心を切りとるは身を知る雨
「これなんか特にそうですが、一番の注目は、繊細さですね。本当に切り絵なのかと目を疑う細さで切られていますよね」
「よく見てくださってますね」
「それはもちろん。ほかの作品も素晴らしいですよ。俺はわりと素朴な感じの作品が好きで……、そうそう、これなんか、温かい気持ちになります」

 そう言って、朝晴が指をさすのは、『ほろほろ雨』だった。

「仲の良い幼なじみでしょうか。ほのぼのとしたいい作品ですね」
「そう見えますか?」
「違いますか?」
「いいえ」

 未央は首を振り、ほろほろ雨を見つめる。

 手をつなぐ女の子と男の子は、未央と文彦。純粋だった子どものころを懐かしんでほしい。そんな思いで作り上げた作品だ。

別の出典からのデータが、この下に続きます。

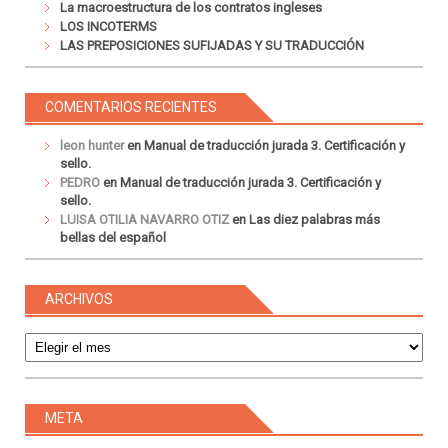
La macroestructura de los contratos ingleses
LOS INCOTERMS
LAS PREPOSICIONES SUFIJADAS Y SU TRADUCCIÓN
COMENTARIOS RECIENTES
leon hunter
en
Manual de traducción jurada 3. Certificación y
sello.
PEDRO
en
Manual de traducción jurada 3. Certificación y
sello.
LUISA OTILIA NAVARRO OTIZ
en
Las diez palabras más
bellas del español
ARCHIVOS
Archivos
META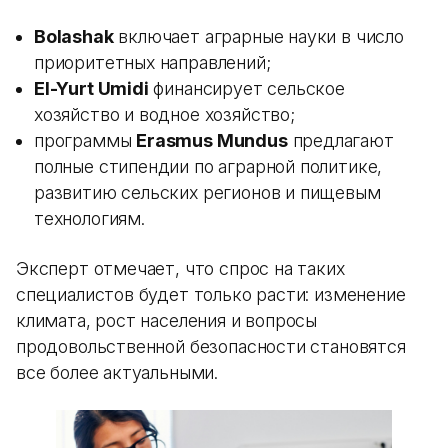
Bolashak
включает аграрные науки в число
приоритетных направлений;
El-Yurt Umidi
финансирует сельское
хозяйство и водное хозяйство;
программы
Erasmus Mundus
предлагают
полные стипендии по аграрной политике,
развитию сельских регионов и пищевым
технологиям.
Эксперт отмечает, что спрос на таких
специалистов будет только расти: изменение
климата, рост населения и вопросы
продовольственной безопасности становятся
все более актуальными.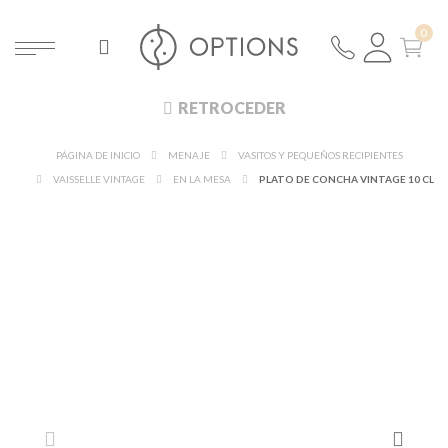
RETROCEDER
PÁGINA DE INICIO
MENAJE
VASITOS Y PEQUEÑOS RECIPIENTES
VAISSELLE VINTAGE
EN LA MESA
PLATO DE CONCHA VINTAGE 10 CL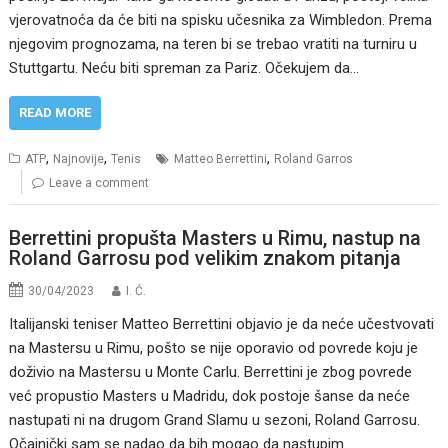
vjerovatnoća da će biti na spisku učesnika za Wimbledon. Prema
njegovim prognozama, na teren bi se trebao vratiti na turniru u
Stuttgartu. Neću biti spreman za Pariz. Očekujem da…
READ MORE
,
,
,
ATP
Najnovije
Tenis
Matteo Berrettini
Roland Garros
Leave a comment
Berrettini propušta Masters u Rimu, nastup na
Roland Garrosu pod velikim znakom pitanja
30/04/2023
I. Ć.
Italijanski teniser Matteo Berrettini objavio je da neće učestvovati
na Mastersu u Rimu, pošto se nije oporavio od povrede koju je
doživio na Mastersu u Monte Carlu. Berrettini je zbog povrede
već propustio Masters u Madridu, dok postoje šanse da neće
nastupati ni na drugom Grand Slamu u sezoni, Roland Garrosu.
Očajnički sam se nadao da bih mogao da nastupim…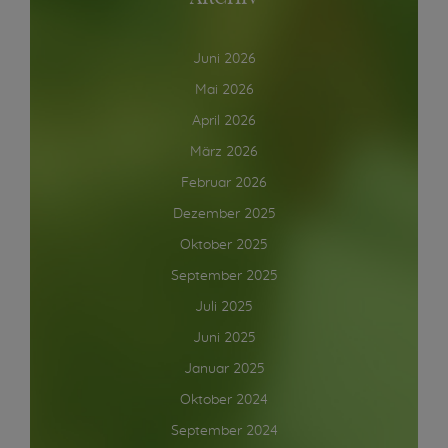
Juni 2026
Mai 2026
April 2026
März 2026
Februar 2026
Dezember 2025
Oktober 2025
September 2025
Juli 2025
Juni 2025
Januar 2025
Oktober 2024
September 2024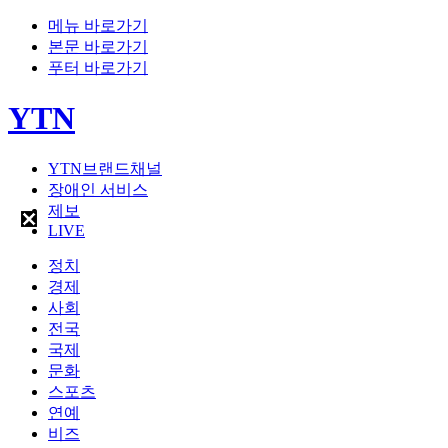
메뉴 바로가기
본문 바로가기
푸터 바로가기
YTN
YTN브랜드채널
장애인 서비스
제보
LIVE
정치
경제
사회
전국
국제
문화
스포츠
연예
비즈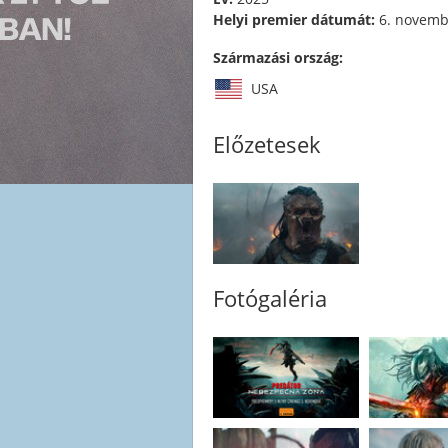
Helyi premier dátumát:
6. novemb
Származási ország:
USA
Előzetesek
Fotógaléria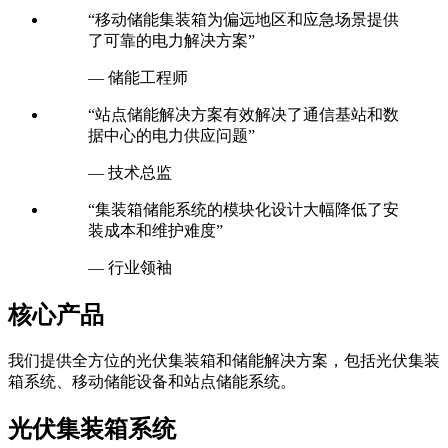
“移动储能集装箱为偏远地区和应急场景提供
了可靠的电力解决方案”
— 储能工程师
“站点储能解决方案有效解决了通信基站和数
据中心的电力供应问题”
— 技术总监
“集装箱储能系统的模块化设计大幅降低了安
装成本和维护难度”
— 行业领袖
核心产品
我们提供全方位的光伏集装箱和储能解决方案，包括光伏集装
箱系统、移动储能设备和站点储能系统。
光伏集装箱系统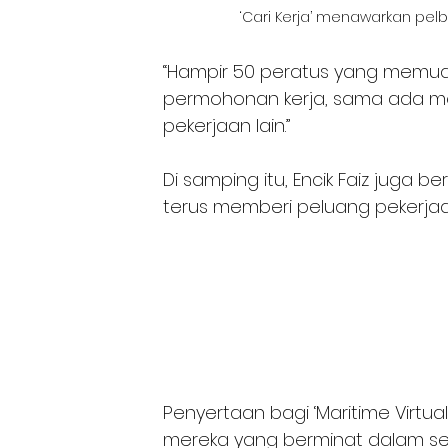
‘Cari Kerja’ menawarkan pel
“Hampir 50 peratus yang memuat 
permohonan kerja, sama ada melal
pekerjaan lain.”
Di samping itu, Encik Faiz juga 
terus memberi peluang pekerja
Penyertaan bagi ‘Maritime Virtual
mereka yang berminat dalam sek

「前から気になってたんですが、この作品は何か特別な作品だったりするんですか?」

 遠慮がちに尋ねてくる。

 朝晴がそれに気づいたのを、未央は意外には感じなかった。彼は勘のいい人だ。何か感じたのだろう。

「どうしてそう思われるんですか?」
「以前、季節ごとに作品を入れ替えるって言ってましたよね。しぐれのために店内のレイアウトを大幅に変えてくれても、この作品はずっとここにあるので」
「本当によく見てるんですね」

 半ばあきれ、半ば感心しながら、未央は言う。